How to prime ChatGPT efficiently when you do switch over

Open ChatGPT Pro (you need Pro for Codex cloud + Operator).
Paste the handoff document from /private/r/2026-05-21-handoff-to-next-agent.html into the first message of a fresh chat. Tell it: "Read this top-to-bottom, then I'll give you a task."
Give it access to the memory repo via Codex GitHub integration (point it at MrB-Ed/claude-memory, read-only).
Pick ONE task from the list above and let it run. Don't task-stack until you've calibrated tone + competence on the first run.
When it finishes: have it write a results report to /tmp/chatgpt__.html in the format used by Mark's Reports. You (or Claude) deploy it when convenient.

My honest recommendation

Keep Claude Max as the spine. Add ChatGPT Pro ($200/mo) as the tandem agent. They cover each other's weaknesses, both work on the shared memory repo (with ChatGPT in read-only mode), and you stop being held hostage by either rate limit.

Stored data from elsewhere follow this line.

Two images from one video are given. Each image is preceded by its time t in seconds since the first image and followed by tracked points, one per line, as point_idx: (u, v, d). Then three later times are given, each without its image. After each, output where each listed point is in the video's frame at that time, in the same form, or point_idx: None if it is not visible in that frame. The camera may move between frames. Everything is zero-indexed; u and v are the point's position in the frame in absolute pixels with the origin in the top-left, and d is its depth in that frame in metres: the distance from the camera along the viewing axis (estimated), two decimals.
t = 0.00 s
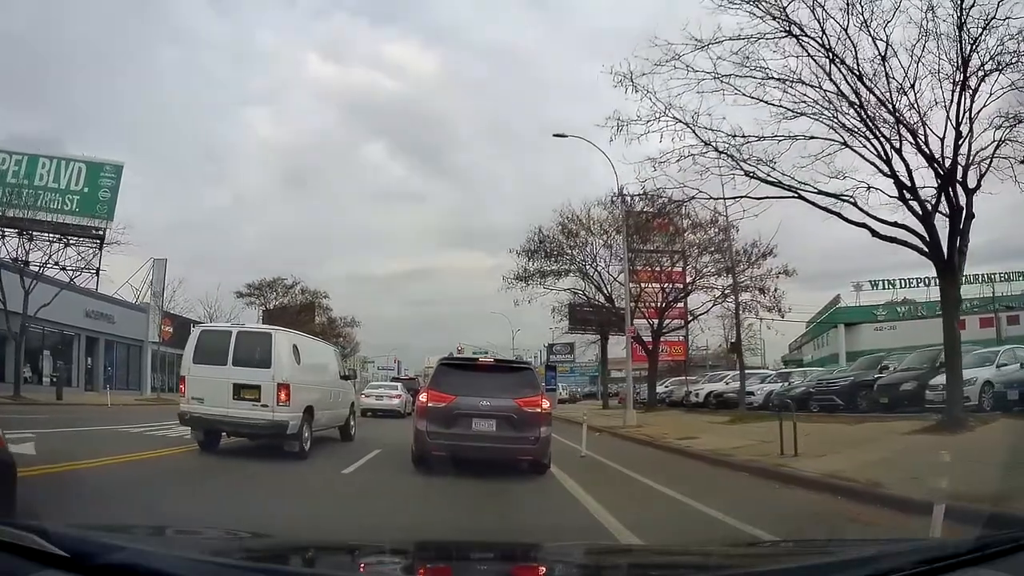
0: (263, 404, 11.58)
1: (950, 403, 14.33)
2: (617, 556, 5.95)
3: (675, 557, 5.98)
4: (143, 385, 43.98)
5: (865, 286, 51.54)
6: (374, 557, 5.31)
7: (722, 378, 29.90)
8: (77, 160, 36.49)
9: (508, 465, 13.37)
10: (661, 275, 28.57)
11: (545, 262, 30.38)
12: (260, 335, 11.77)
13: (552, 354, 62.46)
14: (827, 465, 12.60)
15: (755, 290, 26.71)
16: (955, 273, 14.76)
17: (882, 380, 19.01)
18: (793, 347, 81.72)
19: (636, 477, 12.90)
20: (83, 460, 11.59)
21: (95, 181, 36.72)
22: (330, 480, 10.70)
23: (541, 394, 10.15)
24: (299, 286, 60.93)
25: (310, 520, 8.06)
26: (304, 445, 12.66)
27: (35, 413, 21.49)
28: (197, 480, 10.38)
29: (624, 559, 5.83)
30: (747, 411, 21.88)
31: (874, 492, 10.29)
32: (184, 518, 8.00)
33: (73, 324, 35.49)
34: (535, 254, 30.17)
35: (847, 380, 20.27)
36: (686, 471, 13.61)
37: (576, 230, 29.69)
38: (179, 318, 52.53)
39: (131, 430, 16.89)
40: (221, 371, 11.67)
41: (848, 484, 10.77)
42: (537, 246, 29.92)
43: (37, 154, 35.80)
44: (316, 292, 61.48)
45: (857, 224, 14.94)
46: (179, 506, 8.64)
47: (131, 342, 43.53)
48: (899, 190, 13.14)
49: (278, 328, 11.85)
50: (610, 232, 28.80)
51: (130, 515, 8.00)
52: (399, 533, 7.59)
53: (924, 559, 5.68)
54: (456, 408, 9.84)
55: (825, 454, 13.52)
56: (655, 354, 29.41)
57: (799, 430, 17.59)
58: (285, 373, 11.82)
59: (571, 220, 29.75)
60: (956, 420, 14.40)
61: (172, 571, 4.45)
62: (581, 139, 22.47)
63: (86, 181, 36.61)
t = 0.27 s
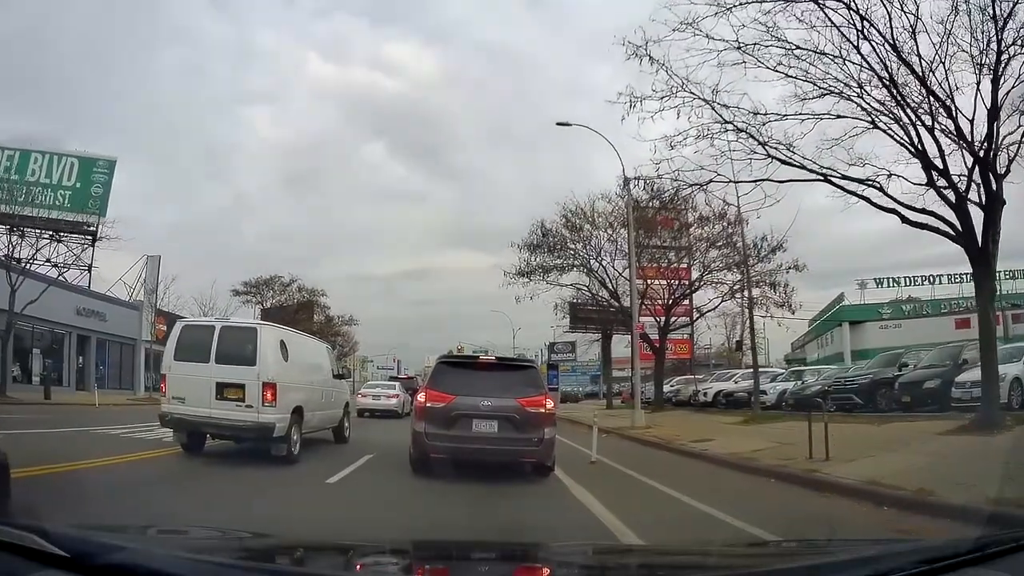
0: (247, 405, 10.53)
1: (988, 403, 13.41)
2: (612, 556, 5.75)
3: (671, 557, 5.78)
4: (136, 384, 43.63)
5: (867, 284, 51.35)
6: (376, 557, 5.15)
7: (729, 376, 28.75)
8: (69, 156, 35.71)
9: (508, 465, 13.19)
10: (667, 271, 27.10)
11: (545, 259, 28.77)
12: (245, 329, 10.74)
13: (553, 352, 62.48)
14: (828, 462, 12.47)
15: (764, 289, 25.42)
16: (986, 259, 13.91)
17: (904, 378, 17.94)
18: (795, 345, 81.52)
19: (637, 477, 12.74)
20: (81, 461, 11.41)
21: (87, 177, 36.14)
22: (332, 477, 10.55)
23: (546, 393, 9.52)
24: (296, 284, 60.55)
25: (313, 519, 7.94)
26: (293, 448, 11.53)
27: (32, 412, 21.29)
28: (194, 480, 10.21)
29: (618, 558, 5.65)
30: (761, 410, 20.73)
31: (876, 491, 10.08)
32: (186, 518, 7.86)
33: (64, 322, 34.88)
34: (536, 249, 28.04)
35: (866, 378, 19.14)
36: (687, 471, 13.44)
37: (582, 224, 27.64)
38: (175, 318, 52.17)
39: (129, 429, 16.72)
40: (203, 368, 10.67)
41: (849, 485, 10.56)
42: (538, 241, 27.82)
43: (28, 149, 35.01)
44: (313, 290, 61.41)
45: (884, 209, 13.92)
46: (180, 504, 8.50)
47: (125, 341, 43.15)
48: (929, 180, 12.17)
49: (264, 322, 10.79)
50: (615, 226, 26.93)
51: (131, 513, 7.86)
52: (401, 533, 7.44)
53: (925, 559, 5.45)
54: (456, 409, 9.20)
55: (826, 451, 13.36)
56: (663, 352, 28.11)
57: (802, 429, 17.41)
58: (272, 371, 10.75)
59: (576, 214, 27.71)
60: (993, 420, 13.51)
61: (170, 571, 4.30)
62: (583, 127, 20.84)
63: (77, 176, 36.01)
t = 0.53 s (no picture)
0: (230, 406, 9.72)
1: None
2: (609, 555, 5.59)
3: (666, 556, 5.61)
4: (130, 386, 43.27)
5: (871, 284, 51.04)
6: (376, 557, 4.99)
7: (736, 377, 27.55)
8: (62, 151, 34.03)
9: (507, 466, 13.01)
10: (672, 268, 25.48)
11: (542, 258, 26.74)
12: (229, 326, 9.93)
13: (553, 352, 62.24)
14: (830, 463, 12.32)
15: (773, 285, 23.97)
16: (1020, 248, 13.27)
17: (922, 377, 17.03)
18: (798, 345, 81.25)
19: (636, 476, 12.63)
20: (78, 462, 11.24)
21: (82, 173, 34.54)
22: (329, 478, 10.39)
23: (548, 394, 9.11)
24: (293, 284, 60.13)
25: (310, 520, 7.79)
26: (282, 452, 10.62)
27: (28, 414, 21.03)
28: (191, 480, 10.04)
29: (614, 558, 5.49)
30: (773, 409, 19.55)
31: (876, 490, 9.90)
32: (182, 517, 7.71)
33: (54, 321, 34.50)
34: (536, 246, 25.87)
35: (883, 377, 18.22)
36: (686, 471, 13.30)
37: (585, 218, 25.65)
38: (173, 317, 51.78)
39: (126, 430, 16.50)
40: (185, 367, 9.87)
41: (849, 485, 10.39)
42: (538, 237, 25.67)
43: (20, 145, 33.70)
44: (310, 289, 61.06)
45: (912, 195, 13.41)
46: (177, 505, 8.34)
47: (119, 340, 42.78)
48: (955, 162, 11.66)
49: (248, 317, 9.95)
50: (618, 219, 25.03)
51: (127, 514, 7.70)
52: (399, 533, 7.29)
53: (924, 559, 5.26)
54: (456, 410, 8.84)
55: (827, 452, 13.21)
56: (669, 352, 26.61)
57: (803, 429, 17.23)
58: (257, 370, 9.91)
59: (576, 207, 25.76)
60: None
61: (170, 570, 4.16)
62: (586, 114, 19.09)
63: (71, 172, 34.47)
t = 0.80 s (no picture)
0: (213, 408, 8.82)
1: None
2: (606, 554, 5.44)
3: (662, 556, 5.43)
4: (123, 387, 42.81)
5: (875, 284, 50.82)
6: (377, 556, 4.85)
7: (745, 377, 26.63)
8: (56, 147, 31.92)
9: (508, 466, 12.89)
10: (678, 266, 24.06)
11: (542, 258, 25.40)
12: (211, 320, 9.04)
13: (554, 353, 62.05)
14: (829, 463, 12.24)
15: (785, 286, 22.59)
16: None
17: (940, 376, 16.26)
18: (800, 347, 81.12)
19: (634, 477, 12.53)
20: (78, 460, 11.09)
21: (75, 169, 32.53)
22: (328, 476, 10.26)
23: (552, 395, 8.36)
24: (290, 283, 59.75)
25: (308, 519, 7.67)
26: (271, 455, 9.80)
27: (26, 414, 20.79)
28: (188, 478, 9.89)
29: (610, 557, 5.33)
30: (786, 412, 18.31)
31: (875, 492, 9.74)
32: (177, 517, 7.58)
33: (46, 320, 34.09)
34: (535, 244, 24.38)
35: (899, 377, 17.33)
36: (685, 471, 13.21)
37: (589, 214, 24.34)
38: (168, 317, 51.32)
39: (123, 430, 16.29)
40: (166, 365, 9.01)
41: (846, 487, 10.23)
42: (538, 234, 24.14)
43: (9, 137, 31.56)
44: (308, 288, 60.84)
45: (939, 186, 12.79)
46: (174, 501, 8.23)
47: (111, 339, 42.31)
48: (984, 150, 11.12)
49: (233, 313, 9.04)
50: (621, 215, 23.50)
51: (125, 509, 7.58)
52: (395, 531, 7.17)
53: (925, 559, 5.10)
54: (455, 412, 8.07)
55: (826, 452, 13.11)
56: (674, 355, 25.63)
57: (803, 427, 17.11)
58: (242, 369, 8.99)
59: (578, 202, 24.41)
60: None
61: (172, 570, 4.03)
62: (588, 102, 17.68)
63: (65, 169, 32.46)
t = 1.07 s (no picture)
0: (194, 409, 8.05)
1: None
2: (601, 553, 5.28)
3: (658, 556, 5.26)
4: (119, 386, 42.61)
5: (878, 285, 50.62)
6: (377, 555, 4.71)
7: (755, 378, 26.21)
8: (51, 143, 31.39)
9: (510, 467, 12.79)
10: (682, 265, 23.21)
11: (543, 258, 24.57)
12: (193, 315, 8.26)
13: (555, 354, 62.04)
14: (827, 461, 12.14)
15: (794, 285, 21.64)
16: None
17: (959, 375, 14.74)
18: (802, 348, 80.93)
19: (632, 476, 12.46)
20: (72, 459, 10.93)
21: (70, 165, 32.06)
22: (326, 470, 10.16)
23: (556, 396, 7.48)
24: (288, 282, 59.59)
25: (305, 510, 7.57)
26: (259, 463, 8.96)
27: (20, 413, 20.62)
28: (183, 474, 9.75)
29: (604, 556, 5.18)
30: (798, 416, 17.20)
31: (874, 493, 9.58)
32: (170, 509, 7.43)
33: (40, 318, 33.85)
34: (536, 241, 23.73)
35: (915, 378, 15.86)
36: (681, 470, 13.13)
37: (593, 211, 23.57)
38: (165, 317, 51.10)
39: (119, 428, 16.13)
40: (144, 363, 8.23)
41: (843, 487, 10.08)
42: (539, 230, 23.54)
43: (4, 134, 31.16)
44: (306, 287, 60.79)
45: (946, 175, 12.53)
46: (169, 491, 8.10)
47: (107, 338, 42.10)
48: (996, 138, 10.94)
49: (215, 306, 8.24)
50: (625, 211, 22.84)
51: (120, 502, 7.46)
52: (393, 527, 7.06)
53: (924, 559, 4.94)
54: (454, 414, 7.21)
55: (824, 450, 13.01)
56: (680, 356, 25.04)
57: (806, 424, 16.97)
58: (225, 367, 8.20)
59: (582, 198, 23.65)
60: None
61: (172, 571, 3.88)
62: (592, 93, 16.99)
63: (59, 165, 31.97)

If you can only pick one, keep Claude for THIS specific stack — too much institutional context lives in how Claude reads your memory repo and your hard rules. But the right answer for the next year of how you work is "both."

One concrete first run to calibrate

If you're going to spin up ChatGPT Pro tonight, give it this single task and judge by how it goes:

"Build the Spotify Phase 2 transcript fetcher + pgvector embedding pipeline based on the spec in /private/r/2026-05-20-spotify-history-spec.html. Mirror the structure of tp3_spotify_pull.py. Output: tp3_spotify_transcripts.py + tp3_spotify_transcripts_ddl.sql + a test plan. Don't run it on Apex yet — Mark will review first."

That tests: spec comprehension, code style consistency with an existing repo file, willingness to NOT over-execute, and output quality. ~2 hour task in Codex cloud. Compare its first draft against what you remember Claude producing for Phase 1 last night.

2026-05-21 EOD. Pair report: Handoff to the next agent.